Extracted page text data
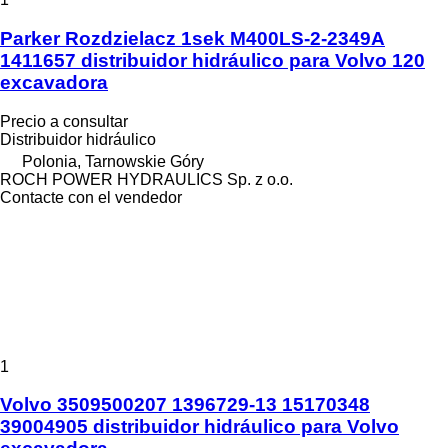
Parker Rozdzielacz 1sek M400LS-2-2349A
1411657 distribuidor hidráulico para Volvo 120
excavadora
Precio a consultar
Distribuidor hidráulico
Polonia, Tarnowskie Góry
ROCH POWER HYDRAULICS Sp. z o.o.
Contacte con el vendedor
1
Volvo 3509500207 1396729-13 15170348
39004905 distribuidor hidráulico para Volvo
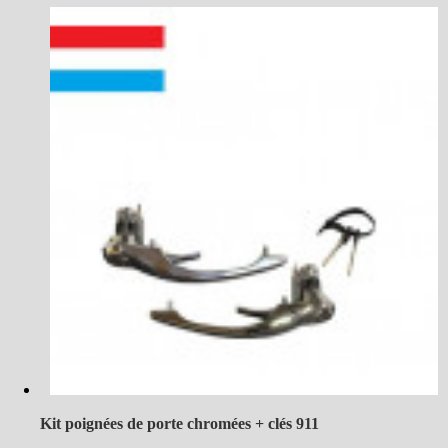
Kit poignées de porte chromées + clés 911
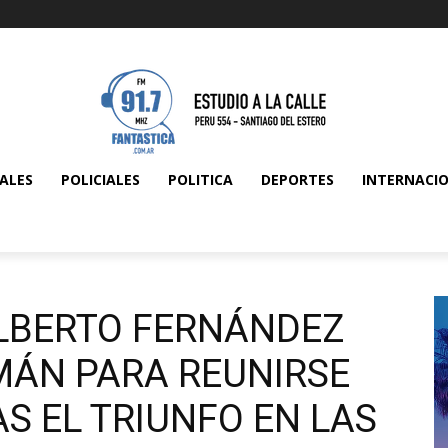
ALES
POLICIALES
POLITICA
DEPORTES
INTERNACI
ALBERTO FERNÁNDEZ
MÁN PARA REUNIRSE
S EL TRIUNFO EN LAS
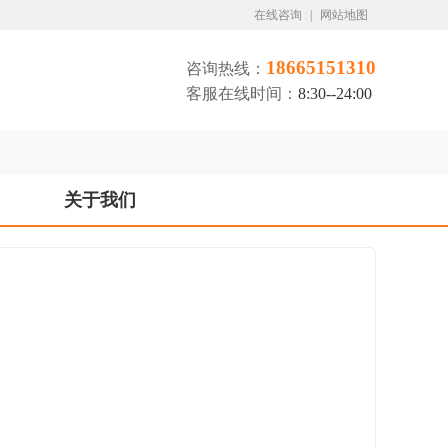
在线咨询
|
网站地图
18665151310
咨询热线：
客服在线时间：
8:30--24:00
关于我们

• **TASK PROMPT**
Print all entries exactly. The images do not belong in the copy.

• **THE ANSWER**
Parker Rozdzielacz 1sek M400LS-2-2349A
1411657 distribuidor hidráulico para Volvo 120
excavadora
Precio a consultar
Distribuidor hidráulico
Polonia, Tarnowskie Góry
ROCH POWER HYDRAULICS Sp. z o.o.
Contacte con el vendedor
1
Volvo 3509500207 1396729-13 15170348
39004905 distribuidor hidráulico para Volvo
Kit poignées de porte chromées + clés 911
ALES
POLICIALES
POLITICA
DEPORTES
INTERNACI
ALBERTO FERNÁNDEZ
MÁN PARA REUNIRSE
S EL TRIUNFO EN LAS
在线咨询
|
网站地图
18665151310
咨询热线：
客服在线时间：
8:30--24:00
关于我们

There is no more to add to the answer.